İstanbul’daki temayül yoklamalarında mevcut büyükşehir belediye başkanı Ekrem İmamoğlu’na karşı öne çıkan isimler, eski Çevre ve Şehircilik Bakanı Murat Kurum ile Fatih Belediye Başkanı Ergün Turan‘dı. Ancak son günlerde, özellikle anket firmalarıyla yapılan görüşmeler sonrası İçişleri Bakanı Ali Yerlikaya‘nın adı da ‘güçlü bir şekilde’ anılmaya başlanmıştı.
Kurum tercihi, bu nedenle kamuoyunda şaşkınlıkla karşılandı. Ayrıca, İmamoğlu’nun birçok saha araştırmasında AKP adayının önünde olduğunu hatırlatmakta da fayda var.
Kısa Dalga yazarı Sedat Bozkurt, Erdoğan’ın siyasi kimliğini inşa etmesindeki rolü nedeniyle çok önemsediği İstanbul’un bu seçimlerdeki kıymetinin biraz daha fazla ve farklı olduğu görüşünü dile getirdi.
“Rakibi Ekrem İmamoğlu seçimi kazanırsa 2028 Cumhurbaşkanlığı seçimlerinde karşısında kazanma ihtimali yüksek bir aday olarak yer alacak, diğer favori aday ya da adaylarla. (Erdoğan’ın 2028’de aday olması TBMM’nin erken seçim kararı alma koşuluna bağlı. O zamana kadar kalırsa anayasa hükmü böyle)”
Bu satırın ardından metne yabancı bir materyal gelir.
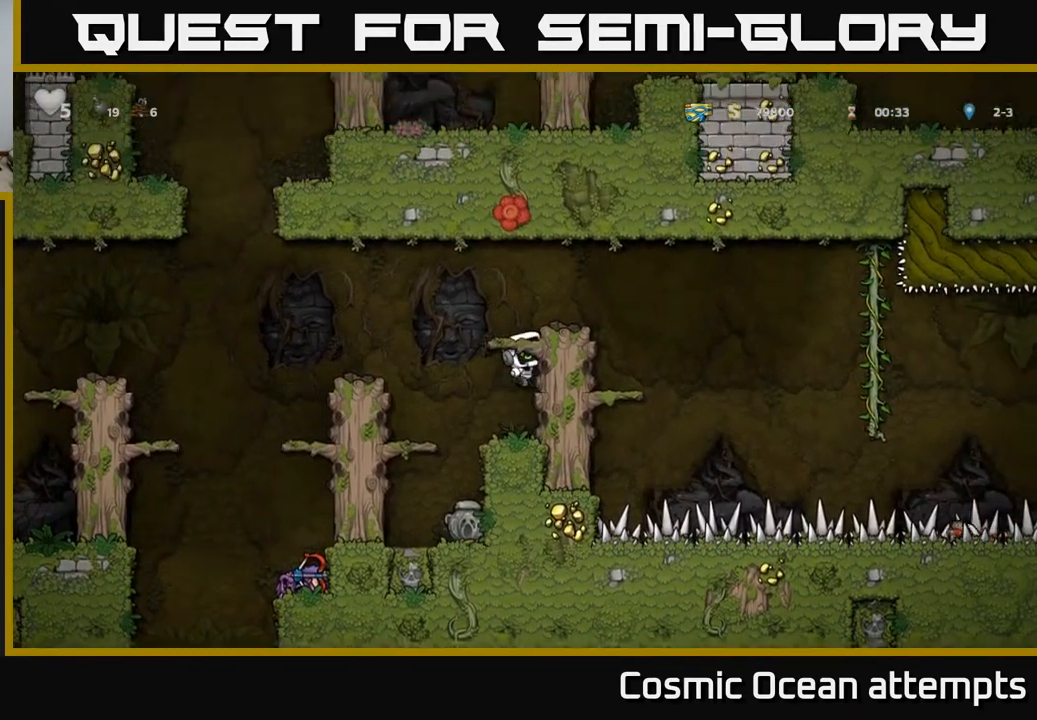
{"buttons": [], "right_stick": "center", "events": [[217, "A", "up"], [267, "DPAD_RIGHT", "up"]]}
‘2019’DAKİ TALİMATINA HAYATİ YAZICI DİRENDİ’
31 Mart 2019 yerel seçimlerinde İmamoğlu 13 bin oy farkla kazanınca Erdoğan’ın kurmaylarına hemen ‘kayyum’ atanması talimatı verdiğini ileri süren gazeteci, şöyle devam etti:
“(…) Genel Başkan Yardımcısı Hayati Yazıcı buna direndi. Bunun üzerine normal olmamasının ötesinde tuhaf bir biçimde, zarfın içinde bulunan 4 oy pusulasından sadece başkanlık için kullanılanı, sandık görevlileri nedeniyle iptal edildi. Bu kayyum atanmasından daha büyük bir zorlamaydı ama oldu. Mesele yine ‘hal’in normal olmamasına getirildi. Ama bu sefer sonuç istediği gibi olmadı. Fark 13 binden 800 bine çıktı. İlk kez koşullarını normal olmayan ‘hal’e getirdiği seçimi Erdoğan kaybetti.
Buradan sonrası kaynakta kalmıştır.